[Extracted page text data]
■ ■ ■ ■ ■

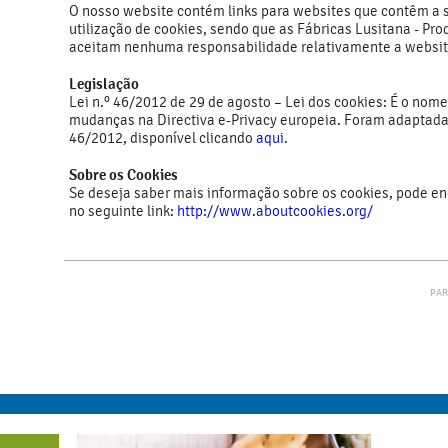
O nosso website contém links para websites que contêm a su
utilização de cookies, sendo que as Fábricas Lusitana - Pr
aceitam nenhuma responsabilidade relativamente a website
Legislação
Lei n.º 46/2012 de 29 de agosto – Lei dos cookies: É o nom
mudanças na Directiva e-Privacy europeia. Foram adaptada
46/2012, disponível clicando
aqui
.
Sobre os Cookies
Se deseja saber mais informação sobre os cookies, pode e
no seguinte link:
http://www.aboutcookies.org/
PAR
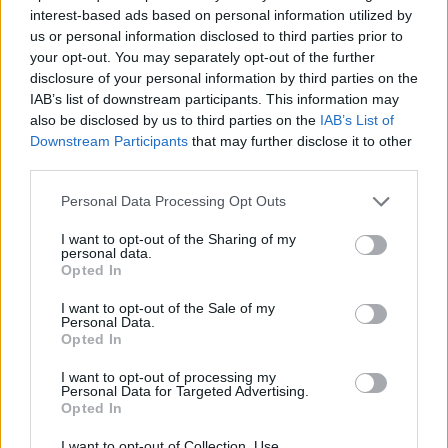
interest-based ads based on personal information utilized by
us or personal information disclosed to third parties prior to
your opt-out. You may separately opt-out of the further
Αν τα χάσατε
disclosure of your personal information by third parties on the
IAB’s list of downstream participants. This information may
also be disclosed by us to third parties on the
IAB’s List of
Downstream Participants
that may further disclose it to other
third parties.
Please note that this website/app uses one or more Google
Personal Data Processing Opt Outs
services and may gather and store information including but
not limited to your visit or usage behaviour. You may click to
I want to opt-out of the Sharing of my
personal data.
grant or deny consent to Google and its third-party tags to
Opted In
«Χόρεψε» και το έδαφος
Η Φίνος Φιλμ για τη Γι
use your data for below specified purposes in below Google
στους ρυθμούς των
της Μητέρας με έν
consent section.
I want to opt-out of the Sale of my
Metallica - Το Γεωδυναμικό
απολαυστικό βίντε
Personal Data.
Ινστιτούτο «έπιασε»
γεμάτο ατάκες από ται
Opted In
δονήσεις κατά τη διάρκεια
της – «Μην τσακώνεσ
της συναυλίας
I want to opt-out of processing my
Personal Data for Targeted Advertising.
Opted In
Σχόλια
I want to opt-out of Collection, Use,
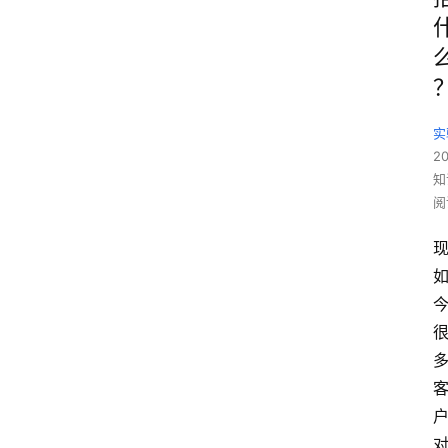
实
2
知
阅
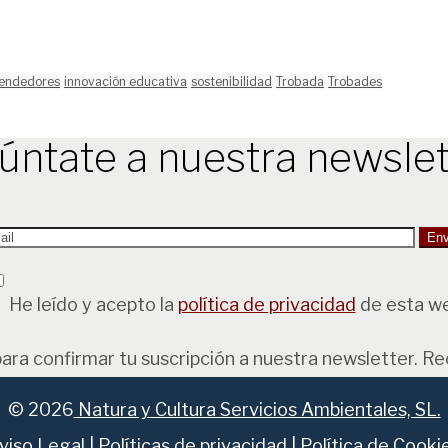
endedores
innovación educativa
sostenibilidad
Trobada
Trobades
úntate a nuestra newslet
He leído y acepto la
política de privacidad
de esta w
para confirmar tu suscripción a nuestra newsletter. R
© 2026
Natura y Cultura Servicios Ambientales, SL.
viso Legal
|
Políticas de privacidad
|
Política de Cooki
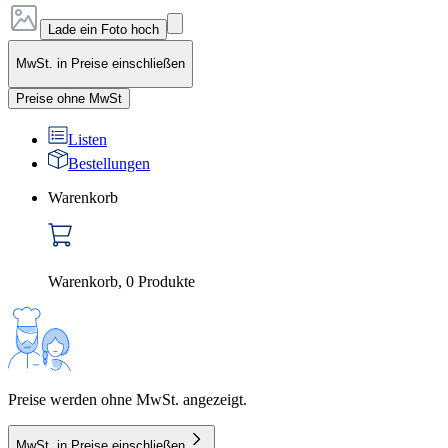
Lade ein Foto hoch
MwSt. in Preise einschließen
Preise ohne MwSt
Listen
Bestellungen
Warenkorb
Warenkorb
,
0
Produkte
Preise werden ohne MwSt. angezeigt.
MwSt. in Preise einschließen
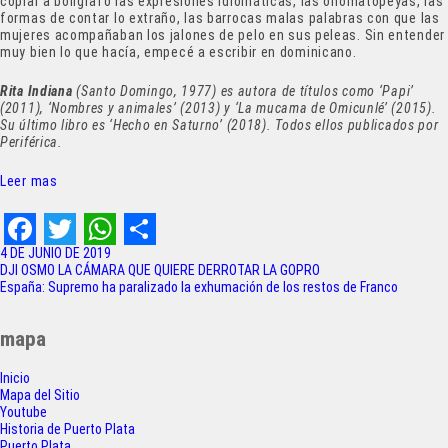
copiar a bolígrafo las expresiones idiomáticas, las onomatopeyas, las
formas de contar lo extraño, las barrocas malas palabras con que las
mujeres acompañaban los jalones de pelo en sus peleas. Sin entender
muy bien lo que hacía, empecé a escribir en dominicano.
Rita Indiana
(Santo Domingo, 1977) es autora de títulos como ‘Papi’
(2011), ‘Nombres y animales’ (2013) y ‘La mucama de Omicunlé’ (2015).
Su último libro es ‘Hecho en Saturno’ (2018). Todos ellos publicados por
Periférica.
Leer mas
F
T
W
S
4 DE JUNIO DE 2019
Navegación
DJI OSMO LA CÁMARA QUE QUIERE DERROTAR LA GOPRO
a
w
h
h
España: Supremo ha paralizado la exhumación de los restos de Franco
de
c
i
a
a
entradas
mapa
e
t
t
r
Inicio
b
t
s
e
Mapa del Sitio
o
e
A
Youtube
Historia de Puerto Plata
Puerto Plata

■ ■ ■ ■ ■

[The problem]: Reproduce the extracted page text data above with every "Opted In" replaced by "Opted Out" and all other text unchanged. Leave the pictures out of your answer.

[Response area]:
O nosso website contém links para websites que contêm a su
utilização de cookies, sendo que as Fábricas Lusitana - Pr
aceitam nenhuma responsabilidade relativamente a website
Legislação
Lei n.º 46/2012 de 29 de agosto – Lei dos cookies: É o nom
mudanças na Directiva e-Privacy europeia. Foram adaptada
46/2012, disponível clicando
aqui
.
Sobre os Cookies
Se deseja saber mais informação sobre os cookies, pode e
no seguinte link:
http://www.aboutcookies.org/
PAR
interest-based ads based on personal information utilized by
us or personal information disclosed to third parties prior to
your opt-out. You may separately opt-out of the further
Αν τα χάσατε
disclosure of your personal information by third parties on the
IAB’s list of downstream participants. This information may
also be disclosed by us to third parties on the
IAB’s List of
Downstream Participants
that may further disclose it to other
third parties.
Please note that this website/app uses one or more Google
Personal Data Processing Opt Outs
services and may gather and store information including but
not limited to your visit or usage behaviour. You may click to
I want to opt-out of the Sharing of my
personal data.
grant or deny consent to Google and its third-party tags to
Opted Out
«Χόρεψε» και το έδαφος
Η Φίνος Φιλμ για τη Γι
use your data for below specified purposes in below Google
στους ρυθμούς των
της Μητέρας με έν
consent section.
I want to opt-out of the Sale of my
Metallica - Το Γεωδυναμικό
απολαυστικό βίντε
Personal Data.
Ινστιτούτο «έπιασε»
γεμάτο ατάκες από ται
Opted Out
δονήσεις κατά τη διάρκεια
της – «Μην τσακώνεσ
της συναυλίας
I want to opt-out of processing my
Personal Data for Targeted Advertising.
Opted Out
Σχόλια
I want to opt-out of Collection, Use,
实
2
知
阅
endedores
innovación educativa
sostenibilidad
Trobada
Trobades
úntate a nuestra newslet
He leído y acepto la
política de privacidad
de esta w
para confirmar tu suscripción a nuestra newsletter. R
© 2026
Natura y Cultura Servicios Ambientales, SL.
viso Legal
|
Políticas de privacidad
|
Política de Cooki
Lade ein Foto hoch
MwSt. in Preise einschließen
Preise ohne MwSt
Listen
Bestellungen
Warenkorb
Warenkorb
,
0
Produkte
Preise werden ohne MwSt. angezeigt.
MwSt. in Preise einschließen
copiar a bolígrafo las expresiones idiomáticas, las onomatopeyas, las
formas de contar lo extraño, las barrocas malas palabras con que las
mujeres acompañaban los jalones de pelo en sus peleas. Sin entender
muy bien lo que hacía, empecé a escribir en dominicano.
Rita Indiana
(Santo Domingo, 1977) es autora de títulos como ‘Papi’
(2011), ‘Nombres y animales’ (2013) y ‘La mucama de Omicunlé’ (2015).
Su último libro es ‘Hecho en Saturno’ (2018). Todos ellos publicados por
Periférica.
Leer mas
F
T
W
S
4 DE JUNIO DE 2019
Navegación
DJI OSMO LA CÁMARA QUE QUIERE DERROTAR LA GOPRO
a
w
h
h
España: Supremo ha paralizado la exhumación de los restos de Franco
de
c
i
a
a
entradas
mapa
e
t
t
r
Inicio
b
t
s
e
Mapa del Sitio
o
e
A
Youtube
Historia de Puerto Plata
Puerto Plata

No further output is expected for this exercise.